Oleh Isti Widodo
Akhir tahun 2019, dunia digemparkan dengan munculnya pandemi Virus Corona-19 (Covid-19). Bermula dari Cina sampai menerjang seluruh dunia dan melumpuhkan sendi-sendi vital dari berbagai negara. Indonesia menjadi salah satu negara yang mengalami dampak yang cukup serius, imbas virus tersebut.
Salah satu organ vital yang terdampak virus tersebut adalah sektor pendidikan. Selama proses belajar mengajar peserta didik dan pendidik selalu dihantui oleh virus tersebut. Sehingga proses belajar mengajar diharuskan menggunakan sistem jarak jauh atau pendidikan dalam jaringan (daring).
Sekian tahun proses belajar mengajar menggunakan sistem daring menjadikan pendidik atau guru kurang mengontrol karakter siswa. Hal tersebut disebabkan antara peserta didik dan pendidik tidak dapat bertatap muka secara langsung. Kedua objek tersebut hanya bertatap muka secara virtual yang membatasi kontroling pendidikan karakter siswa.
- Iklan -
Kebijakan Pemerintah
Covid-19 mengharuskan pemerintah mengambil tindakan secara cepat, tepat dan efisian. Kebijakan utamanya adalah memprioritaskan kesehatan dan keselamatan rakyat. Sebagai aplikasinya masyarakat harus bekerja, beribadah dan belajar dari rumah. Hal tersebut untuk mengurangi kontak antar manusia secara langsung. Hasilnya akan menekan penyebaran virus Covid-19.

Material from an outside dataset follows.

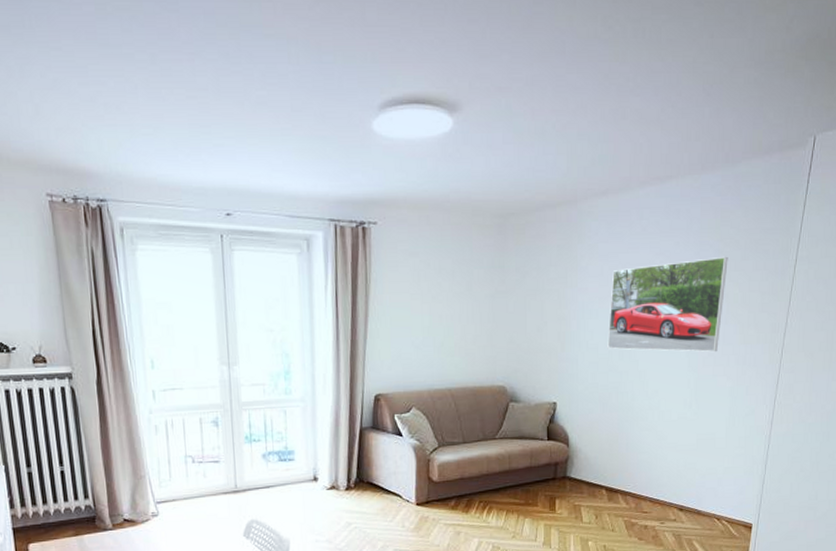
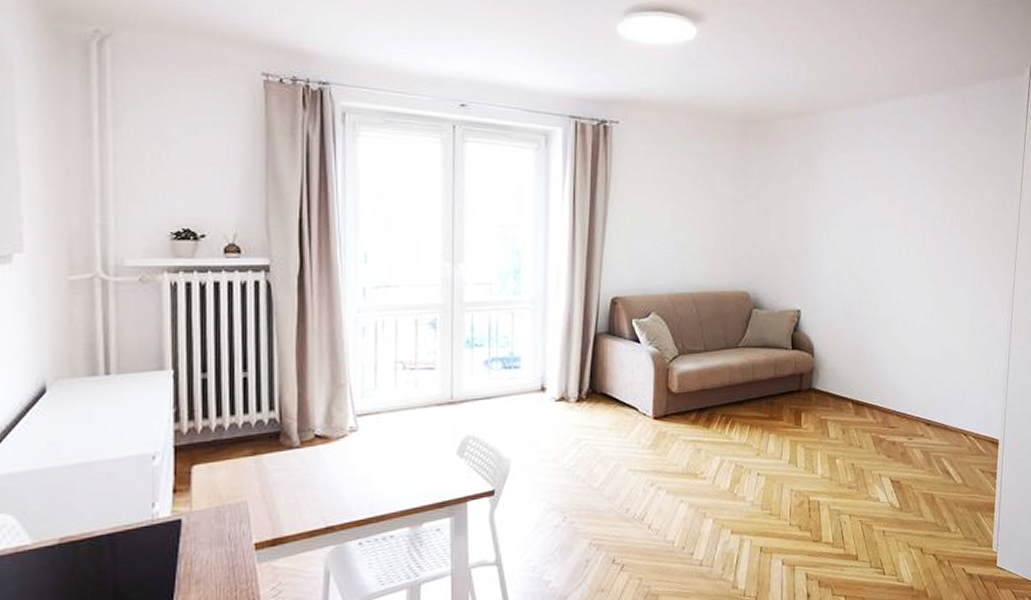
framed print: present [607,256,728,352] -> none [849,171,961,264]

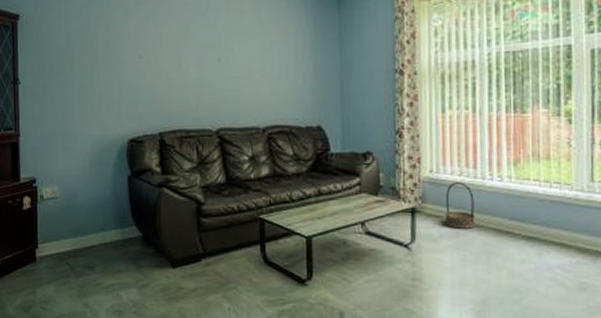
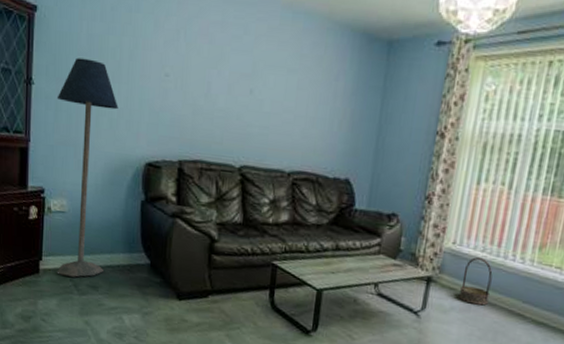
floor lamp: none [42,53,99,260] -> present [56,57,118,277]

Penerapan kebijakan pembelajaran jarak jauh nampaknya menjadi masalah bagi sebagian sekolah atau madrasah yang tidak memiliki sistem pembelajaran jarak jauh. Pendidik harus belajar cepat untuk mengatasi masalah tersebut. Bagi pendidik yang tidak bisa beradaptasi dengan cepat akan berdampak pada kegiatan belajar mengajar. hasilnya tujuan pembelajaran yang direncanakan tidak akan tercapai. Belum lagi bagi sekolah atau madrasah yang berada di pelosok dan kurang daya dukung berupa sarana prasarana yang mumpuni, semisal jaringan internet. Tentu hal tersebut menambah daftar masalah dalam kegiatan belajar mengajar.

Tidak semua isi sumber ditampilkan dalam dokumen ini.